Fungi, especially the yeasts, are essential to many industrial processes involving fermentation. Examples include the making of bread, wine, and beer. Fungi also play a major role in the preparation of some cheeses and soy sauce, in the commercial production of many organic acids (citric, gallic) and certain drugs (ergometrine, cortisone); and in the manufacture of many antibiotics (penicillin, griseofulvin) and the immunosuppressive drug cyclosporine.

 

In addition, fungi are important research tools in the study of fundamental biological processes. Cytologists, geneticists, biochemists, biophysicists, and microbiologists regularly use fungi in their research. Based on this research the yeast Saccharomyces cerevisiae is the best understood eucaryotic cell. The branch of science dealing with the study of fungi is known as Mycology.

 

Morphology:

The body or vegetative structure of a fungus is called a thallus. It varies in complexity and size, ranging from the single-cell microscopic yeasts to multicellular molds.

 

A yeast is a unicellular fungus that has a single nucleus and reproduces either asexually by budding and transverse division or sexually through spore formation. Each bud that separates can grow into a new yeast, and some group together to form colonies. Generally yeast cells are larger than bacteria, vary considerably in size, ranging from 1 to 5µm in width and from 5 to 30µm or more in length. They are commonly spherical to egg shaped. They have no flagella but do possess most of the other eucaryotic organelles.

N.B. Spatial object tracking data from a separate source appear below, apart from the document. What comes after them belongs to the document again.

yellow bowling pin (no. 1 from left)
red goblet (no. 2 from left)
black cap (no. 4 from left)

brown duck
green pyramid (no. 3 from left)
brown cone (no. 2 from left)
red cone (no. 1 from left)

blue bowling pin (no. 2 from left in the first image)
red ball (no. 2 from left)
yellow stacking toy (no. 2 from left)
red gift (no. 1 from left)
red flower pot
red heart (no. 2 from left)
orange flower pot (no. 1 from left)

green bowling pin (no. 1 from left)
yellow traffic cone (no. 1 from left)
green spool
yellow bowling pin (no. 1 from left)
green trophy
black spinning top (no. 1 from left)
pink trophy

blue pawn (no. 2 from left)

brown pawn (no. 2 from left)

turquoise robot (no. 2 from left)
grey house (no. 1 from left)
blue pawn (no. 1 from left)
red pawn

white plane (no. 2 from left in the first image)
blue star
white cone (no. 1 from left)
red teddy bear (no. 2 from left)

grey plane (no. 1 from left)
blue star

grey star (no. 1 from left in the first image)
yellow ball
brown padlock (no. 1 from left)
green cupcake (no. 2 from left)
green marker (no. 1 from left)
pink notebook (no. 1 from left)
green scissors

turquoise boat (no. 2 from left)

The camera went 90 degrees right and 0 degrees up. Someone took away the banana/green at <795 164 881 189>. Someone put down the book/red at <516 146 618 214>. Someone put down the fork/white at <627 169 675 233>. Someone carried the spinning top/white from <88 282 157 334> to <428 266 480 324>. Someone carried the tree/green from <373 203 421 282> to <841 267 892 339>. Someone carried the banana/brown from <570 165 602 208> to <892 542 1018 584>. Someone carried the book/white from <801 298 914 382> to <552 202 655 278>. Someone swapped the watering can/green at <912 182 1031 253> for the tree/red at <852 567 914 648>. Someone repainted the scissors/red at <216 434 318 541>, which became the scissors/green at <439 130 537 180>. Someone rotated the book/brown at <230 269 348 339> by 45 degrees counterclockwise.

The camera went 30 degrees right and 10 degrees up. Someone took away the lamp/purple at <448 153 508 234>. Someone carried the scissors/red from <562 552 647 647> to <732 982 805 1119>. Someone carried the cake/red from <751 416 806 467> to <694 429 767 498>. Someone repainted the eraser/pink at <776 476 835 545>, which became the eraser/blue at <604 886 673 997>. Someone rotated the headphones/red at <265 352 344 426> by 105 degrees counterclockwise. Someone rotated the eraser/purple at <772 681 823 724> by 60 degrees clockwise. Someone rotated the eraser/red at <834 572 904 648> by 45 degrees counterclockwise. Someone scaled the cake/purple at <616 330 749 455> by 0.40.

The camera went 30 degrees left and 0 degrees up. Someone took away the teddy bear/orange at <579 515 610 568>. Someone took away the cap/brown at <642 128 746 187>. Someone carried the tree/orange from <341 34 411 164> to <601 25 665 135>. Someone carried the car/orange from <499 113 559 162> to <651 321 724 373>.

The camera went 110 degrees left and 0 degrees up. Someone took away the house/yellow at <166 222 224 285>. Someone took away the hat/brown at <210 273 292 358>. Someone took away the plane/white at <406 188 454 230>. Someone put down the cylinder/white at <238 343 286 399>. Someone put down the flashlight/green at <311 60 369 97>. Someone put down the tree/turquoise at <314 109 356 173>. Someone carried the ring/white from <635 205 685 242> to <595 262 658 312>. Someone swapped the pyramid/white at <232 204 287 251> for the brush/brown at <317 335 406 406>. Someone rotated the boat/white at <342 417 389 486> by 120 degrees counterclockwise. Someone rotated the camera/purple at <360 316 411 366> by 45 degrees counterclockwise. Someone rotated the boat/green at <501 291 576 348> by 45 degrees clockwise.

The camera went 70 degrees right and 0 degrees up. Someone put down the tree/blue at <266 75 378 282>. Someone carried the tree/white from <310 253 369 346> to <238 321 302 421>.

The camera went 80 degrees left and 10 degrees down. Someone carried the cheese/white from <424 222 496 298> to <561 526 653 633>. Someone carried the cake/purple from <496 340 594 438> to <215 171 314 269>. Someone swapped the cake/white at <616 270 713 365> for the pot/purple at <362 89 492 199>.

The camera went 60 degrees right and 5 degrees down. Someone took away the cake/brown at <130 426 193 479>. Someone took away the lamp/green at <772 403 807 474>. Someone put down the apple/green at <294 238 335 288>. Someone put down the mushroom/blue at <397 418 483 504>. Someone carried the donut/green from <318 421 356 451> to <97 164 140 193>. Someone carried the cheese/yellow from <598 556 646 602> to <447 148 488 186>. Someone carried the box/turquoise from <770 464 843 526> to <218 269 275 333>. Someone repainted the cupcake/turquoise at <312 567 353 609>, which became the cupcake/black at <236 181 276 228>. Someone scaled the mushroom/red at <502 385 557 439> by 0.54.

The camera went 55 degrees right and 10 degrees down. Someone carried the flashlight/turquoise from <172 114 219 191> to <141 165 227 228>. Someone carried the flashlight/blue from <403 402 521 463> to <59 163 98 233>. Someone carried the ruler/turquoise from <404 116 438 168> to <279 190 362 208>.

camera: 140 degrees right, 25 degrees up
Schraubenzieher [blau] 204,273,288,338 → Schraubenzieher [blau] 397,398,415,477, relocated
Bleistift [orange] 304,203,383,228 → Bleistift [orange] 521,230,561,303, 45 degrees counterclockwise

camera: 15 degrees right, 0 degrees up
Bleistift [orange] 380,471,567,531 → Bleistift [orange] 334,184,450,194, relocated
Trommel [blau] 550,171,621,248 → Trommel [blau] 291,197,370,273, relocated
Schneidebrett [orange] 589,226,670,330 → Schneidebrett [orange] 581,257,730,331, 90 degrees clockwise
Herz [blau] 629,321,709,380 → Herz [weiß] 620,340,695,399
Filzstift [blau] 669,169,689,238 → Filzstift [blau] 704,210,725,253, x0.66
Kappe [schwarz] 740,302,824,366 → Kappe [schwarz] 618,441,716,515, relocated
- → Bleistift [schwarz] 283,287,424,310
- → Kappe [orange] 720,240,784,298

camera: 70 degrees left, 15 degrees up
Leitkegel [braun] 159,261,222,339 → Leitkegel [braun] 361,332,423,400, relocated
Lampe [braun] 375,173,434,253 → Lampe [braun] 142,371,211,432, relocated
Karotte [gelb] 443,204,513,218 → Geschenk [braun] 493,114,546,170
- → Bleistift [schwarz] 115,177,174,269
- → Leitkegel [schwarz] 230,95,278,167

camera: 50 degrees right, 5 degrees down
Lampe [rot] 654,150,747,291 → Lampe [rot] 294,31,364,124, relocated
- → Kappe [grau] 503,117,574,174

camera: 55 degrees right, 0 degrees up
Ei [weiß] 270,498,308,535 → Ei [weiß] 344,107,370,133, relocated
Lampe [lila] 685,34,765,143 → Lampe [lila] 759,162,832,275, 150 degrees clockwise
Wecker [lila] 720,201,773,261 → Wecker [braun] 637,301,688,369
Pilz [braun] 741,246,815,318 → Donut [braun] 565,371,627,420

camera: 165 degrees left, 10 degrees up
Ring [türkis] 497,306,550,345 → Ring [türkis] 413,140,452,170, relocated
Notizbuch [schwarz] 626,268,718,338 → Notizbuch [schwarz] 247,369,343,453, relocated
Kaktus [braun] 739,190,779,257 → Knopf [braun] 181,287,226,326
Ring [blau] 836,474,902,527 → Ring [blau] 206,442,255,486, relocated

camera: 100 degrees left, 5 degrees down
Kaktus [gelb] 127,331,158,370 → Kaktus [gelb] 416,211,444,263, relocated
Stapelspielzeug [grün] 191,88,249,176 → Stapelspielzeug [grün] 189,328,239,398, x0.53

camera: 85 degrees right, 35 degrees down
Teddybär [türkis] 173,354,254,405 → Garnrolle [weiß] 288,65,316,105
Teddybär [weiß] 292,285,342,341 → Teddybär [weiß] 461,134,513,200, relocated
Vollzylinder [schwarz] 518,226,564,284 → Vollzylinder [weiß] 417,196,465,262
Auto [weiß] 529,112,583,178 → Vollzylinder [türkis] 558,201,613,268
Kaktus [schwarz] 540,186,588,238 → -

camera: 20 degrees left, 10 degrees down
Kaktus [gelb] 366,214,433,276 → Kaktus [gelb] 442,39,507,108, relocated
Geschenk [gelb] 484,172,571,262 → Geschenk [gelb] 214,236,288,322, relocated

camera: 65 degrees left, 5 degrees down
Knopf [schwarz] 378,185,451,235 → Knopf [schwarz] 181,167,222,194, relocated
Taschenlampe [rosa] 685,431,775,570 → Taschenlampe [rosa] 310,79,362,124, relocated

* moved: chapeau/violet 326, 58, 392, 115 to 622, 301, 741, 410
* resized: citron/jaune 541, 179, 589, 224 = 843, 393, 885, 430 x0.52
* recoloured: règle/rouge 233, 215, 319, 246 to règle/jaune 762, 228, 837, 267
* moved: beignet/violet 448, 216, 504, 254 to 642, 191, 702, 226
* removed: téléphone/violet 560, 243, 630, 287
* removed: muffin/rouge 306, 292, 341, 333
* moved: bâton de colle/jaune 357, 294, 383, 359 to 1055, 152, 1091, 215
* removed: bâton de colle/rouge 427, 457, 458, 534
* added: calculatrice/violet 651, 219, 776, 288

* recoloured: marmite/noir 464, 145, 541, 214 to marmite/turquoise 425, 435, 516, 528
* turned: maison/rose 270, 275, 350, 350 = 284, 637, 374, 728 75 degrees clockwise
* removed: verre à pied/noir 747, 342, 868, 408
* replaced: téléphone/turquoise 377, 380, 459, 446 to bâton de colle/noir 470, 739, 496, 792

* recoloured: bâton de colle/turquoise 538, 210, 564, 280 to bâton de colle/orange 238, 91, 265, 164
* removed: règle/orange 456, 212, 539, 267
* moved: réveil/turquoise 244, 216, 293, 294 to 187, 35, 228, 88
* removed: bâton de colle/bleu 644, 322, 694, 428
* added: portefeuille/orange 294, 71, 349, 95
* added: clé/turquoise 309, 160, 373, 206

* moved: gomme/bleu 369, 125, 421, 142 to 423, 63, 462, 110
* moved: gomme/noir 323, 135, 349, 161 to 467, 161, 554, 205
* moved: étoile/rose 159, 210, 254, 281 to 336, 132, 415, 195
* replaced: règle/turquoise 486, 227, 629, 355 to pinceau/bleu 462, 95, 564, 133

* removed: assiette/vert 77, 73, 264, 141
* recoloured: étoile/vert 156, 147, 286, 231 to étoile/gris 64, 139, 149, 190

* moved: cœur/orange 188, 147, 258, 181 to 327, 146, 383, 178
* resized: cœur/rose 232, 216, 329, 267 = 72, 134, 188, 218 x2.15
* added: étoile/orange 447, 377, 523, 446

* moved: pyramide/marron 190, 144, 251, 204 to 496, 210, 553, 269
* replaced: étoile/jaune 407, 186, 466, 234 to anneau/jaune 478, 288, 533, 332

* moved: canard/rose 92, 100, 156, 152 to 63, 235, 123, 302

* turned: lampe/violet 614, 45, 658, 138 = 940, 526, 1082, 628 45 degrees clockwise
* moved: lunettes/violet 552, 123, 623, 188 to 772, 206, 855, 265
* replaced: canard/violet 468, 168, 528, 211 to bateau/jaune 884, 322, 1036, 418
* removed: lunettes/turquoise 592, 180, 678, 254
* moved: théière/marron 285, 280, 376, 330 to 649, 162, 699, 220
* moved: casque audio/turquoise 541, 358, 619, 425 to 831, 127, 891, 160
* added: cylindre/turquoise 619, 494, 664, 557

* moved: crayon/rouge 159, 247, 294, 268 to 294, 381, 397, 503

Eg: Saccharomyces cerevisiae, Candida albicans, Cryptococcus neoformans (Only pathogenic yeast)

 

A mold or filamentous fungi consists of long, branched, threadlike filaments of cells called hyphae that form a mycelium, a tangled mass or tissue like aggregation. Vegetative hyphae grow on the surface of culture media. They form aerial hyphae, called reproductive hyphae, that bear asexual reproductive spores or conidia. The hyphae that grow below the surface of culture media are called rhizoidal hyphae. The hyphal strand of some molds may be separated by a cross-wall called a septum. Hyphae that contain septa are called septate hyphae. Molds with hyphae that lack septa are called coenocytic hyphae.

Eg: Penicillium sp., Fusarium sp., Aspergillus sp., Alternaria sp.

 

Many fungi, especially those that cause diseases in humans and animals, are dimorphic -that is, they have two forms. Dimorphic fungi can change from the yeast (Y) form in the animal to the mold or mycelial form (M) in the external environment in response to changes in various environmental factors (nutrients, CO2 tension, oxidation-reduction potentials, temperature). This shift is called the YM shift. In plant-associated fungi the opposite type of dimorphism exists: the mycelial form occurs in the plant and the yeast form in the external environment

Eg: Ustilago maydis , Blastomyces dermatitidis, Histoplasma capsulatum

 

The isolation, culture, and microscopic examination of molds require the use of suitable selective media and special microscopic slide techniques. The process of transferring hyphae to a slide breaks up the structure of hyphae and sporangiophores so that identification becomes very difficult. In this method, sporangiophores, the hyphae, and the spores remain intact when stained.

 

When molds are collected from the environment, the Sabouraud’s agar is most frequently used. It is a simple medium constituting 4% glucose, 1% peptone, and 2% agar-agar. The pH of the medium is then adjusted to 5.6 to inhibit the growth of other bacteria.

For some molds the pH of Sabouraud’s agar is too low while the glucose content of the agar is too high. A better medium for the growth of these organisms is one contributed by C. W. Emmons known as Emmons' medium that contains 2% glucose, with 1% neopeptone, and an adjusted pH of 6.8 to7.0. To inhibit bacterial growth, 40 mg of chloramphenicol is added to one litre of the medium. In addition to these two media, cornmeal agar, potato dextrose agar, Czapek solution agar, are some of the available media for culturing molds.